Cumulonimbus calvus is a moderately tall cumulonimbus cloud that is capable of precipitation but has not yet reached the tropopause, which is the height of stratospheric stability at which cumulonimbus forms into cumulonimbus capillatus (fibrous-top) or cumulonimbus incus (anvil-top). Cumulonimbus calvus develops from cumulus congestus, and its further development, under auspicious conditions, will result in cumulonimbus incus.

This cloud consists mainly of water droplets. By definition of cumulonimbus cloud, at its top water droplets are transformed into ice crystals. But for cumulonimbus calvus, content of ice crystals are meager and polar are in early stage, so cloud tops still look round and puffy.

Cumulonimbus calvus is characterized by distinctive (between other types of cumulonimbus cloud) rounded shape and relatively sharp edges of its top area, unlike cumulonimbus incus or cumulonimbus capillatus, which have cirriform tops. Developing cumulonimbus calvus lose sharp outlines of the top as more water droplets transform into ice crystals. Strong updrafts may form pileus or thin vertical stripes may protrude upwards out of the cloud. When upper parts of the cloud freeze to a greater extent and clearly visible cirriforms appear, cumulonimbus calvus metamorphoses into another species of cumulonimbus.

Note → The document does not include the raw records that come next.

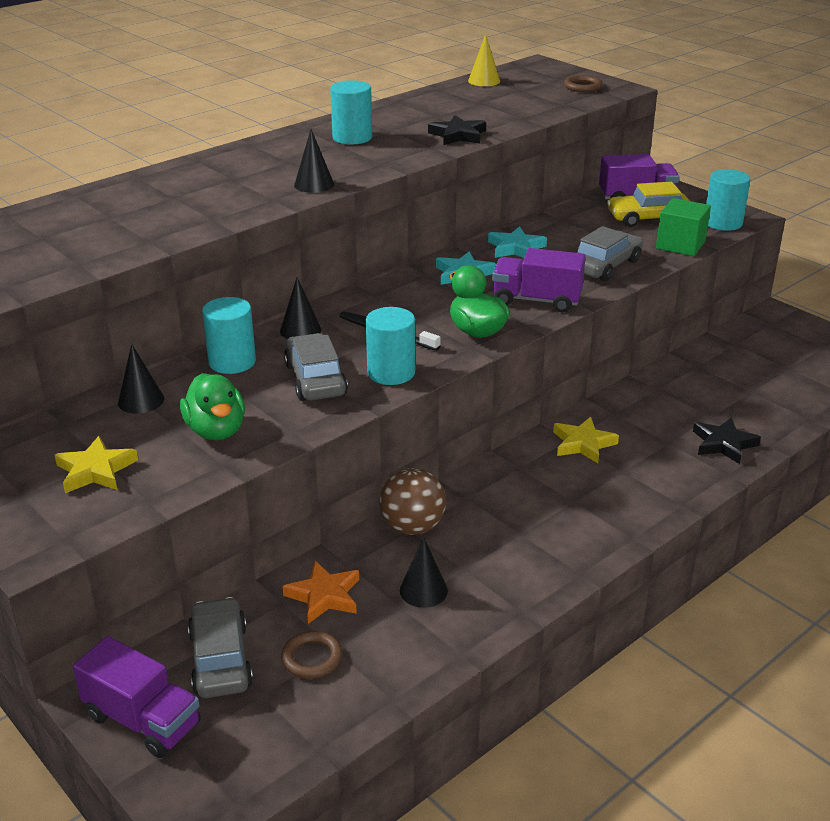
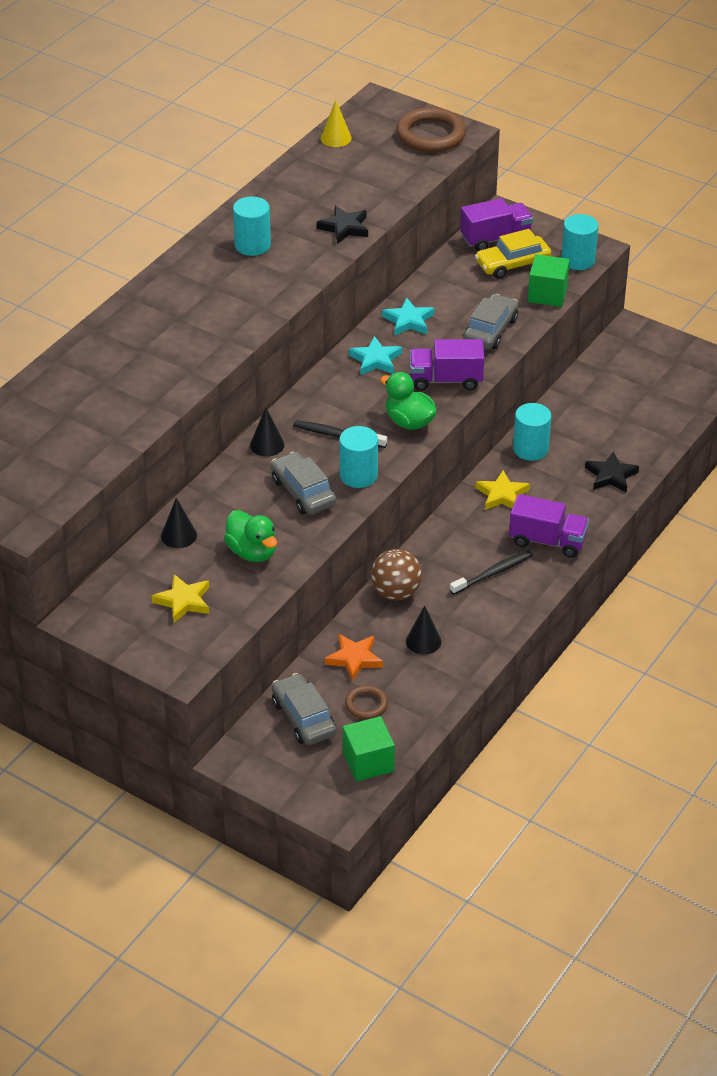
camera: 15 degrees left, 10 degrees up
purple truck [73,636,201,758] -> purple truck moved to [509,494,589,558]
turquoise cylinder [202,297,256,374] -> turquoise cylinder moved to [513,403,551,461]
black cone [294,129,334,193] -> none
brown ring [564,75,603,92] -> brown ring [396,107,466,152], size x1.90
none -> green cube [343,716,395,782]
none -> black toothbrush [450,550,533,595]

Cumulonimbus calvus arcus is a sub-form of cumulonimbus calvus, which has arcus cloud ahead of cloud's front.

Hazards
Like other cumulonimbus clouds, cumulonimbus calvus can cause severe weather conditions including: 
Lightning; these clouds produce lightning.
Wind; these clouds may produce strong winds especially during a downburst
Hail; these clouds can sometimes produce hail

The cumulonimbus calvus can further grow larger if the updraft is strong. It can form into a cumulonimbus incus, and bring more severe thunderstorms that can cause constant cloud-to-ground lightning, extensive wind damage, microbursts, hail, and occasionally a tornado.